Kaylee took care of the vaccination under the watchful eye of Beatrix and the overly amused Bennett. Then she bundled up the tiny animal and put him back in his box and handed the box back to its owner.

“Good luck, Beatrix,” she said.

“That was nice of you,” Bennett said once Beatrix had left.

“It wasn’t nice of me,” Kaylee said. “It’s my job.”

“No, your job is to work on people’s pets for profit. You don’t have to patch up every sickly critter that Beatrix Leighton brings in on a whim.”

“Why not? It’s a small thing. But it’s something.”

“I suppose so.”

“I’m very giving,” she said. “The kind of woman who leaves her date to help a baby calf.”

He chuckled. “Yes, you are. And I do owe you a massive thank-you for that.”

“You’re soft too, Bennett Dodge. Maybe not for raccoons. But for other creatures.”

“Yeah,” he said, “I’m less soft toward animals that are going to make themselves nuisances because Beatrix ends up turning them loose once they grow up, and they view people as their natural source of food. If I have to pry that raccoon repeatedly out of my garbage cans I’m going to be irritated.”

“Don’t worry about it,” Kaylee said. “First of all, Beatrix is probably going to keep it. Second of all, it will wreak havoc at the winery, not your place.”

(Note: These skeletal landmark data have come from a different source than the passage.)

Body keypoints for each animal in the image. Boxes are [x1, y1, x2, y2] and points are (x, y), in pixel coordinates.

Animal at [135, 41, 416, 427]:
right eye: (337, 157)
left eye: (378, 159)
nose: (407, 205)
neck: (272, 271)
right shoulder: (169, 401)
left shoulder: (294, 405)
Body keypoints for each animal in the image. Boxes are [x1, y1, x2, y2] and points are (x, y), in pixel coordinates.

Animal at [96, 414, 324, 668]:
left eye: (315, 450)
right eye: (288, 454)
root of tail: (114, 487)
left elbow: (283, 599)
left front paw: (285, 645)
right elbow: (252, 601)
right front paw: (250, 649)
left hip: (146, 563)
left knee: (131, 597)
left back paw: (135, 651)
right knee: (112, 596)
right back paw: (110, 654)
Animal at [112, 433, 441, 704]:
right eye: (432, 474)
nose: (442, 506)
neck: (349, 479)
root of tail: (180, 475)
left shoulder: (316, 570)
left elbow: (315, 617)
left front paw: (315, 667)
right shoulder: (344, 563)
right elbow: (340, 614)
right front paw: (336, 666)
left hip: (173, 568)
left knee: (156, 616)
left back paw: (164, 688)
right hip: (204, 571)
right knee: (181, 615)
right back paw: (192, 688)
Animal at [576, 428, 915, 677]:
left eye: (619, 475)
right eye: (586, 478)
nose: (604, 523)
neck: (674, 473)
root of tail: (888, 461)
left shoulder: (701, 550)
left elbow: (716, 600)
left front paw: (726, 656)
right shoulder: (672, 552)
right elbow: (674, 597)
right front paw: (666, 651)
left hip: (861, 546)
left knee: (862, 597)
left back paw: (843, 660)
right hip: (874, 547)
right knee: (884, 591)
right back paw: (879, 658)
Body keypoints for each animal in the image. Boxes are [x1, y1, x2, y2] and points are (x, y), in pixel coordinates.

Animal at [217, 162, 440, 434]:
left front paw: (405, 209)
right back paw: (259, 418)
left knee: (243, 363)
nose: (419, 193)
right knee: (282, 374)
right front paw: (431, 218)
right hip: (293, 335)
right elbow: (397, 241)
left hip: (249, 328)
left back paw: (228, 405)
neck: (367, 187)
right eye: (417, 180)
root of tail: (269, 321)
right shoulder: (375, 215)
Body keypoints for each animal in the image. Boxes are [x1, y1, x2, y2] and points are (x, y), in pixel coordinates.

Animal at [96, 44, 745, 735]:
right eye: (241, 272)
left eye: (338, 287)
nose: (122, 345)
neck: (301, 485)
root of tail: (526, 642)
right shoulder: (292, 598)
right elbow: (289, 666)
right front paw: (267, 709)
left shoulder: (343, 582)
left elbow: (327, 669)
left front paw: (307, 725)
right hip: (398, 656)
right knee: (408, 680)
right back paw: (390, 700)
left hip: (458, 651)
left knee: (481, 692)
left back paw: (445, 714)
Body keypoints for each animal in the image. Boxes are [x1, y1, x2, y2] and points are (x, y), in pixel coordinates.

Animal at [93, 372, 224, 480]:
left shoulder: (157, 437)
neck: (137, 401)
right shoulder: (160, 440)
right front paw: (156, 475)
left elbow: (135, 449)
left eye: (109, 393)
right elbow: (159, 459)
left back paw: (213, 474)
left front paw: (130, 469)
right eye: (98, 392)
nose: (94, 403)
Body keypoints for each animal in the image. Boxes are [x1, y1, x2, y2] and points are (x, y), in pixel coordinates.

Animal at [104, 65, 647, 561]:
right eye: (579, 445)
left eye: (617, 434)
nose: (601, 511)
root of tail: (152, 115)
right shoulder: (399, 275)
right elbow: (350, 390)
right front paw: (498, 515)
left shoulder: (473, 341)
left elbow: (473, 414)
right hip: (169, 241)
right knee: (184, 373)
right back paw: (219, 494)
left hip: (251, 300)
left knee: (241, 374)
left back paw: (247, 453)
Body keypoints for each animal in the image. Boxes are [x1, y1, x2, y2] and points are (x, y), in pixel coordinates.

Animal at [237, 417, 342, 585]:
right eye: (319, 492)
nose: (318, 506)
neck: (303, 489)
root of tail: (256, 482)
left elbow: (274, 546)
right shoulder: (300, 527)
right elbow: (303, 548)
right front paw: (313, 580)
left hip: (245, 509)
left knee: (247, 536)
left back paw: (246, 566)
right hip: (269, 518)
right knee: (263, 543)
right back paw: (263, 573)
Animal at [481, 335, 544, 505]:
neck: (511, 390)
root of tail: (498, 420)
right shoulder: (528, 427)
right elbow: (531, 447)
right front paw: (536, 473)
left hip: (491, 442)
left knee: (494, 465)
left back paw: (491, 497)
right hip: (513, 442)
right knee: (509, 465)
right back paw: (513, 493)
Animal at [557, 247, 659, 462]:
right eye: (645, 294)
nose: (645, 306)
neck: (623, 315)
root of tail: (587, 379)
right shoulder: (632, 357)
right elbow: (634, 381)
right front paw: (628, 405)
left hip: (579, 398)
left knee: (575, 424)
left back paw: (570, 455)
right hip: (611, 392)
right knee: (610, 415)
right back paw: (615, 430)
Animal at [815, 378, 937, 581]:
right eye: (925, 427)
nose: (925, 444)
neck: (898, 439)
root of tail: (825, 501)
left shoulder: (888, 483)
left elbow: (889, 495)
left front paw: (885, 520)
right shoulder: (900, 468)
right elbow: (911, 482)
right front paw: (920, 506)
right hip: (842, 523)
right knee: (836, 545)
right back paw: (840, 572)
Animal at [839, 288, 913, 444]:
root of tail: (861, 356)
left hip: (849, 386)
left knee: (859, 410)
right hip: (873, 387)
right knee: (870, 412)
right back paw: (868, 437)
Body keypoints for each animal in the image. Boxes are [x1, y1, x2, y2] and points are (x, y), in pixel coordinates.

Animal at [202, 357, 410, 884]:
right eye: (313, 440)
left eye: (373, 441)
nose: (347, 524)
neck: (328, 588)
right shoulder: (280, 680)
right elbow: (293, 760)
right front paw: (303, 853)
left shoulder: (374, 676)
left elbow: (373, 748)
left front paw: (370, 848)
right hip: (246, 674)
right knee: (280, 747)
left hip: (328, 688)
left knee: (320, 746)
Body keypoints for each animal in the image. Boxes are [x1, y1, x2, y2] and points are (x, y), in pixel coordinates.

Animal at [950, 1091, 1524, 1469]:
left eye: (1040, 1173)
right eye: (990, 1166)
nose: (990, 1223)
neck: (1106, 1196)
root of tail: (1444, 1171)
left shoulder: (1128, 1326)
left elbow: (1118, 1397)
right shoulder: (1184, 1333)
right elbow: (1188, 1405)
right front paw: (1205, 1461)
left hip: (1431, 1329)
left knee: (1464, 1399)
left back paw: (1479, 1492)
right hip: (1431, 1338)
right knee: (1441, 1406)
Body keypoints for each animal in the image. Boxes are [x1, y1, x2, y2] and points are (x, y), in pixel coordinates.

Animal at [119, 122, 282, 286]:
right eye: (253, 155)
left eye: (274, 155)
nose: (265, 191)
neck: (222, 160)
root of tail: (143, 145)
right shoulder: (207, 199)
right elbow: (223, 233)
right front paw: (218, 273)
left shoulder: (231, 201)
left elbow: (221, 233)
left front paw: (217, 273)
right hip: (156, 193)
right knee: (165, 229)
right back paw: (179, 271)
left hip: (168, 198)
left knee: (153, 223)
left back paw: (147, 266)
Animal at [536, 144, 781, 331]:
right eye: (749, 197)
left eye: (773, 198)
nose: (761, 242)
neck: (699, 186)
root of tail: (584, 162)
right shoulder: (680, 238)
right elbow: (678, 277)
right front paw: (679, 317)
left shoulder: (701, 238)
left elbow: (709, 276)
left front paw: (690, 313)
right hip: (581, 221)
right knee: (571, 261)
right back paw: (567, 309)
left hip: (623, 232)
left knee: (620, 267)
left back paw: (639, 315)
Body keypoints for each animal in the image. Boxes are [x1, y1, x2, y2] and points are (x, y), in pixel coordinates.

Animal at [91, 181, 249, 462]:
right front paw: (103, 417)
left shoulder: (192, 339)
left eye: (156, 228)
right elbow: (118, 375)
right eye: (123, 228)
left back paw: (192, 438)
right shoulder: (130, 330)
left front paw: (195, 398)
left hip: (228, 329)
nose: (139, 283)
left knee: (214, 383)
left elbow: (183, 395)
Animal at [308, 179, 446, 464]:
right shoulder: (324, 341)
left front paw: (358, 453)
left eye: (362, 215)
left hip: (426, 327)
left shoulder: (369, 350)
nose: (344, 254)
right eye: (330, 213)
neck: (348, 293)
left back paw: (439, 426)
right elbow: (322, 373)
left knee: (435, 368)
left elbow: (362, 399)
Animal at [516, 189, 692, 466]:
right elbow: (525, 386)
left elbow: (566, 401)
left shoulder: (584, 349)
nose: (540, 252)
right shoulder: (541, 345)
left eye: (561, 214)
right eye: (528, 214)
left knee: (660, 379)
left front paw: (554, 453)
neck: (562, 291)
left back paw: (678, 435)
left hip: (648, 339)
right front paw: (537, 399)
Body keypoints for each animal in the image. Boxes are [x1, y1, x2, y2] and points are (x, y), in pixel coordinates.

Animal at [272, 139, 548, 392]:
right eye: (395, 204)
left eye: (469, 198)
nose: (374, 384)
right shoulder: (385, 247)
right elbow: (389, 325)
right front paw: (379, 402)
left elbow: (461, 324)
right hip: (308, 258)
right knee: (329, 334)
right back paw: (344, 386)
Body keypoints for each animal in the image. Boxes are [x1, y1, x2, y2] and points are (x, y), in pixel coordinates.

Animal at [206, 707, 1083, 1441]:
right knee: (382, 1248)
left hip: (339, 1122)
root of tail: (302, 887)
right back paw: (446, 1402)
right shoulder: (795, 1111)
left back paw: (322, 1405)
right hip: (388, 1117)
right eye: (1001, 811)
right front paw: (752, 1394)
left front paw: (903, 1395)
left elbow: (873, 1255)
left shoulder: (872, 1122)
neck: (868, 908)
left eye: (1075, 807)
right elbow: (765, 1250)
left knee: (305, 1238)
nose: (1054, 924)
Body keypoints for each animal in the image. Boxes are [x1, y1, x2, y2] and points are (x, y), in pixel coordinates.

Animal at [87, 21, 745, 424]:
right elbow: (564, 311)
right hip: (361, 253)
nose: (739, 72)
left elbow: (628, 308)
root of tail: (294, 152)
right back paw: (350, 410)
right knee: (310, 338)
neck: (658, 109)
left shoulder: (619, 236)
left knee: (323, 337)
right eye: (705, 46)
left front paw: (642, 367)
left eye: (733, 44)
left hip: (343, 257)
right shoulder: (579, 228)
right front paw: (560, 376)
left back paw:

“Well, Wyatt will be happy about that.”

“Why would Wyatt care?”

“He has some kind of uneasy alliance with Lindy. Funneling business between the places.”

“Uneasy?”

“They do not like each other. But then, Wyatt used to be buddies with Lindy’s ex-husband. He did PR on the rodeo circuit back when Wyatt was still riding. So they used to be friends, and I think Lindy wants to castrate him.”

“I can see where that would cause a rift.”

“Yep.”

“Wyatt wants to drive business to Get Out of Dodge so badly that he’s willing to work with a woman who hates him?”

Bennett chuckled. “My brother used to ride bulls for a living. Drooling, angry, two-ton monsters that wanted to rip his guts out. I think one ragey blonde who wants to gut him doesn’t scare him much.”

“Well, that must be fun to be around.”

“Fortunately,” Bennett said, “I have my own business to keep me busy. And I’m about to go out on a call, so I will see you later.”

“See you later.”

When Bennett walked out of the clinic, her stomach bottomed out, the aftershock of everything that had happened in the past hour moving over her in a wave.

Why was it like this? All the time.

Why were there these moments? Thunder and lightning without the rain. A storm brewing that never seemed to break open. Tension. So much tension and nothing to ease it.

Maybe the tension was only on her side. Because it wasn’t coming from him. And it all felt so big and real and raw to her, and he didn’t seem to feel a thing.